• _Directions for this task_:
In the entries below, find the line with "- [ ] [System design problem 2]" and the line with "### During Interview Notes". Reproduce those two lines and every line between them exactly, and nothing more.
Dataset records START
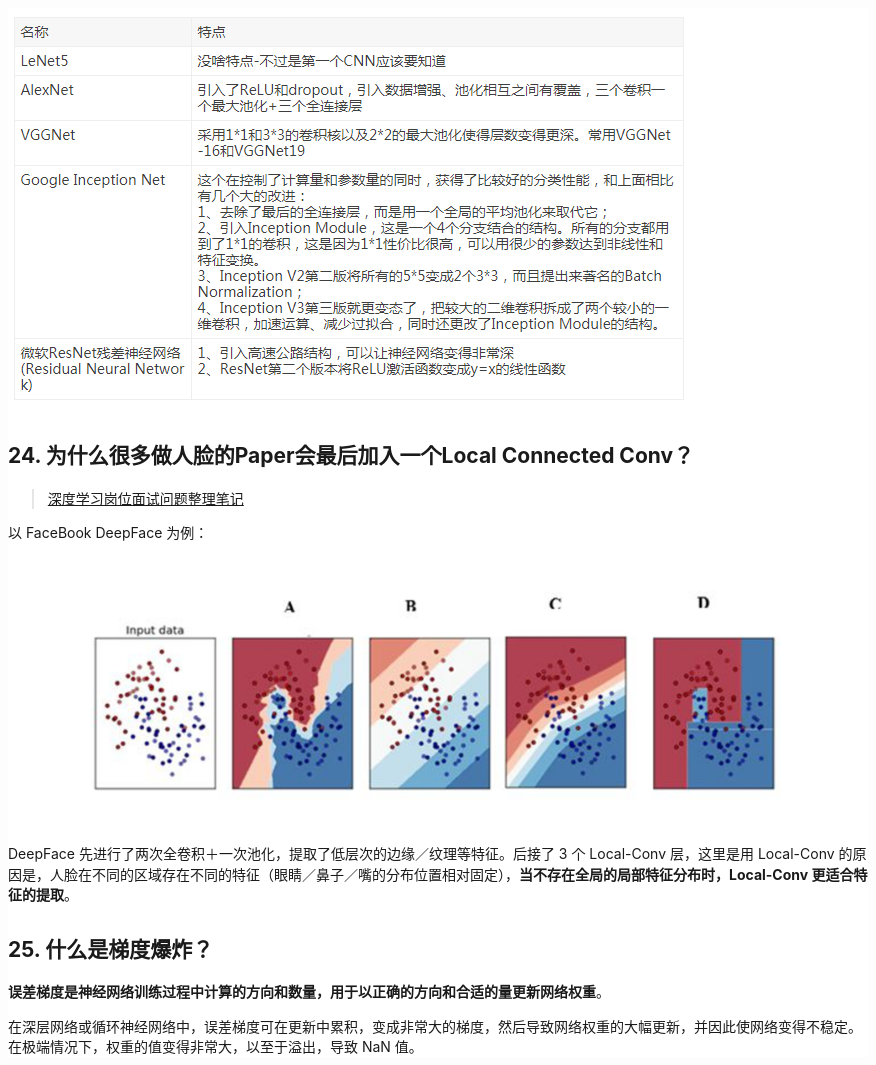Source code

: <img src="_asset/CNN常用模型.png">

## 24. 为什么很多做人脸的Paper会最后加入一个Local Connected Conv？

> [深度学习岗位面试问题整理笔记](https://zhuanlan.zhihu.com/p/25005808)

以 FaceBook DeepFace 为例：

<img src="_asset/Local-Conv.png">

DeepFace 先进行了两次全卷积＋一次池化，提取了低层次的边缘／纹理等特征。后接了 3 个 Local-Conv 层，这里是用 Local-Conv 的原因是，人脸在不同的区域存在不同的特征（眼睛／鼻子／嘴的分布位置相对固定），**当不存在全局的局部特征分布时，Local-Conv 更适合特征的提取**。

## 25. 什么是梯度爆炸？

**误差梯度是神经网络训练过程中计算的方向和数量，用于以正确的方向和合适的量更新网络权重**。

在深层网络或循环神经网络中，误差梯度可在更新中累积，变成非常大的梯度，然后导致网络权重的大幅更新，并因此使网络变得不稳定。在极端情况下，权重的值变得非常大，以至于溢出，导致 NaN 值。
Dataset records END
Dataset records START
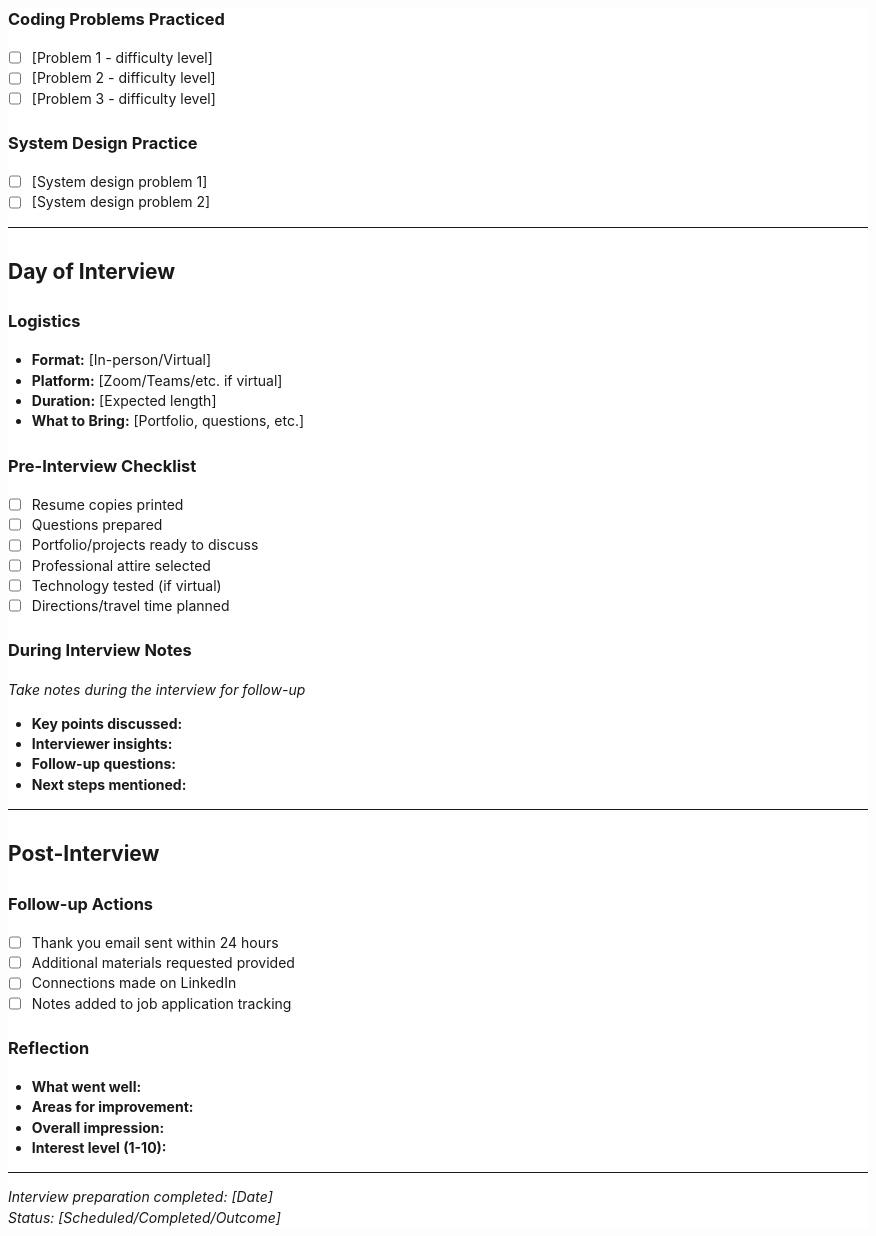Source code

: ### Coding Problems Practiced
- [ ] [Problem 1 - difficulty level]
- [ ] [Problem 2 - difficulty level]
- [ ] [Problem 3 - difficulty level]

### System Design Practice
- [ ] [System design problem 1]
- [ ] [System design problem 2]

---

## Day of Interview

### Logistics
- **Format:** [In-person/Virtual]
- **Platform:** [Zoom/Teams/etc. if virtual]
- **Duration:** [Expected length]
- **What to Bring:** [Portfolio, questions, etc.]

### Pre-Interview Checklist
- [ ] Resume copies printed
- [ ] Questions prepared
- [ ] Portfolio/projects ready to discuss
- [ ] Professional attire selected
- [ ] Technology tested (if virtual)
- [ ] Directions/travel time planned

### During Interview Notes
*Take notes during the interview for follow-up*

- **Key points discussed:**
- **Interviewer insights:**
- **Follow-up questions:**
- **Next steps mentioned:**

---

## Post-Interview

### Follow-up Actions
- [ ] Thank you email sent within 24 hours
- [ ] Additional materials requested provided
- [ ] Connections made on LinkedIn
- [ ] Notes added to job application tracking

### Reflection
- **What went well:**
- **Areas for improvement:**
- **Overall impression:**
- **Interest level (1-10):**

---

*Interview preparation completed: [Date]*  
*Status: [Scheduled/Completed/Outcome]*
Dataset records END
• _Problem solution_:
- [ ] [System design problem 2]

---

## Day of Interview

### Logistics
- **Format:** [In-person/Virtual]
- **Platform:** [Zoom/Teams/etc. if virtual]
- **Duration:** [Expected length]
- **What to Bring:** [Portfolio, questions, etc.]

### Pre-Interview Checklist
- [ ] Resume copies printed
- [ ] Questions prepared
- [ ] Portfolio/projects ready to discuss
- [ ] Professional attire selected
- [ ] Technology tested (if virtual)
- [ ] Directions/travel time planned

### During Interview Notes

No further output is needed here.